* _BRIEF_
Please output the data exactly, without omitting anything.

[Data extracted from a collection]
════════════════════
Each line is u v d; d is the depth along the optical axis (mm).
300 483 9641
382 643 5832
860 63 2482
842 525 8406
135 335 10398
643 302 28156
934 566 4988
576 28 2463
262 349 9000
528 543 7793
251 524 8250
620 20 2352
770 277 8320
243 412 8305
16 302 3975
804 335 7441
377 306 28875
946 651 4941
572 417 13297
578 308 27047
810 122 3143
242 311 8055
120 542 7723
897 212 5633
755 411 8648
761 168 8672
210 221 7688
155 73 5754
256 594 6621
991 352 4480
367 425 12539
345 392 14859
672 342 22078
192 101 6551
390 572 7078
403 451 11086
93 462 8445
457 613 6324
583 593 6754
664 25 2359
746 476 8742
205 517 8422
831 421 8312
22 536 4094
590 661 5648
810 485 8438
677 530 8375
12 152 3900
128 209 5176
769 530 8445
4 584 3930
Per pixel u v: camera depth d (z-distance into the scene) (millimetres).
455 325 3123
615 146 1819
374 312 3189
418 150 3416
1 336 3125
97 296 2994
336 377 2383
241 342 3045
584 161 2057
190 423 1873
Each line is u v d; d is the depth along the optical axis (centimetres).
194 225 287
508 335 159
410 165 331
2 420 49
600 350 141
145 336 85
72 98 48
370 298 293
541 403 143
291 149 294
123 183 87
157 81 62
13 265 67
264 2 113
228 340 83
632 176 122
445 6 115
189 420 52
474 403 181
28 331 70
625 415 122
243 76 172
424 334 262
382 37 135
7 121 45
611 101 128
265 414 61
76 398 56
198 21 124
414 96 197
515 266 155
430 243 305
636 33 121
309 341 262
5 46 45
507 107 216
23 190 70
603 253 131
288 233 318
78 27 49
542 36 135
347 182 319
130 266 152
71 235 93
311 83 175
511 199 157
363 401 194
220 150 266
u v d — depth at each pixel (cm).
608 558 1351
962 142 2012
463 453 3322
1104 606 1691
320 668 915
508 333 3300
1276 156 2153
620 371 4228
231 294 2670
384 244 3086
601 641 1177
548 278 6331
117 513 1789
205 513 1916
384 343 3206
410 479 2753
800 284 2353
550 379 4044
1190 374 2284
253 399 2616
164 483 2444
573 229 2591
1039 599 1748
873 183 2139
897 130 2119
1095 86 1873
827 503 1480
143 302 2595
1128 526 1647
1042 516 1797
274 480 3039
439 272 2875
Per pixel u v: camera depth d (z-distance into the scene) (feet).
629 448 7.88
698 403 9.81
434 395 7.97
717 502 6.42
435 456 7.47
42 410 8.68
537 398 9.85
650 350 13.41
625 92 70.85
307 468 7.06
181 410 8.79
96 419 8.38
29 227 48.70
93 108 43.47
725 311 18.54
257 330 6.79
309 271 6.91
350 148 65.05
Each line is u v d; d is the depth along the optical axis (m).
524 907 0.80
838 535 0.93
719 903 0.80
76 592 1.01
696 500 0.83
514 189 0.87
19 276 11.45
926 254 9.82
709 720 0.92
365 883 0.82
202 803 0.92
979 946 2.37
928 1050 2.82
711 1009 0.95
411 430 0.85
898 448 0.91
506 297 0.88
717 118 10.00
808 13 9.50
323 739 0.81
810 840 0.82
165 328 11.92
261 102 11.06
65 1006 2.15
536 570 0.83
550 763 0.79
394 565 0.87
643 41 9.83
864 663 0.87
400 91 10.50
════════════════════
* _TASK RESPONSE_
Each line is u v d; d is the depth along the optical axis (mm).
300 483 9641
382 643 5832
860 63 2482
842 525 8406
135 335 10398
643 302 28156
934 566 4988
576 28 2463
262 349 9000
528 543 7793
251 524 8250
620 20 2352
770 277 8320
243 412 8305
16 302 3975
804 335 7441
377 306 28875
946 651 4941
572 417 13297
578 308 27047
810 122 3143
242 311 8055
120 542 7723
897 212 5633
755 411 8648
761 168 8672
210 221 7688
155 73 5754
256 594 6621
991 352 4480
367 425 12539
345 392 14859
672 342 22078
192 101 6551
390 572 7078
403 451 11086
93 462 8445
457 613 6324
583 593 6754
664 25 2359
746 476 8742
205 517 8422
831 421 8312
22 536 4094
590 661 5648
810 485 8438
677 530 8375
12 152 3900
128 209 5176
769 530 8445
4 584 3930
Per pixel u v: camera depth d (z-distance into the scene) (millimetres).
455 325 3123
615 146 1819
374 312 3189
418 150 3416
1 336 3125
97 296 2994
336 377 2383
241 342 3045
584 161 2057
190 423 1873
Each line is u v d; d is the depth along the optical axis (centimetres).
194 225 287
508 335 159
410 165 331
2 420 49
600 350 141
145 336 85
72 98 48
370 298 293
541 403 143
291 149 294
123 183 87
157 81 62
13 265 67
264 2 113
228 340 83
632 176 122
445 6 115
189 420 52
474 403 181
28 331 70
625 415 122
243 76 172
424 334 262
382 37 135
7 121 45
611 101 128
265 414 61
76 398 56
198 21 124
414 96 197
515 266 155
430 243 305
636 33 121
309 341 262
5 46 45
507 107 216
23 190 70
603 253 131
288 233 318
78 27 49
542 36 135
347 182 319
130 266 152
71 235 93
311 83 175
511 199 157
363 401 194
220 150 266
u v d — depth at each pixel (cm).
608 558 1351
962 142 2012
463 453 3322
1104 606 1691
320 668 915
508 333 3300
1276 156 2153
620 371 4228
231 294 2670
384 244 3086
601 641 1177
548 278 6331
117 513 1789
205 513 1916
384 343 3206
410 479 2753
800 284 2353
550 379 4044
1190 374 2284
253 399 2616
164 483 2444
573 229 2591
1039 599 1748
873 183 2139
897 130 2119
1095 86 1873
827 503 1480
143 302 2595
1128 526 1647
1042 516 1797
274 480 3039
439 272 2875
Per pixel u v: camera depth d (z-distance into the scene) (feet).
629 448 7.88
698 403 9.81
434 395 7.97
717 502 6.42
435 456 7.47
42 410 8.68
537 398 9.85
650 350 13.41
625 92 70.85
307 468 7.06
181 410 8.79
96 419 8.38
29 227 48.70
93 108 43.47
725 311 18.54
257 330 6.79
309 271 6.91
350 148 65.05
Each line is u v d; d is the depth along the optical axis (m).
524 907 0.80
838 535 0.93
719 903 0.80
76 592 1.01
696 500 0.83
514 189 0.87
19 276 11.45
926 254 9.82
709 720 0.92
365 883 0.82
202 803 0.92
979 946 2.37
928 1050 2.82
711 1009 0.95
411 430 0.85
898 448 0.91
506 297 0.88
717 118 10.00
808 13 9.50
323 739 0.81
810 840 0.82
165 328 11.92
261 102 11.06
65 1006 2.15
536 570 0.83
550 763 0.79
394 565 0.87
643 41 9.83
864 663 0.87
400 91 10.50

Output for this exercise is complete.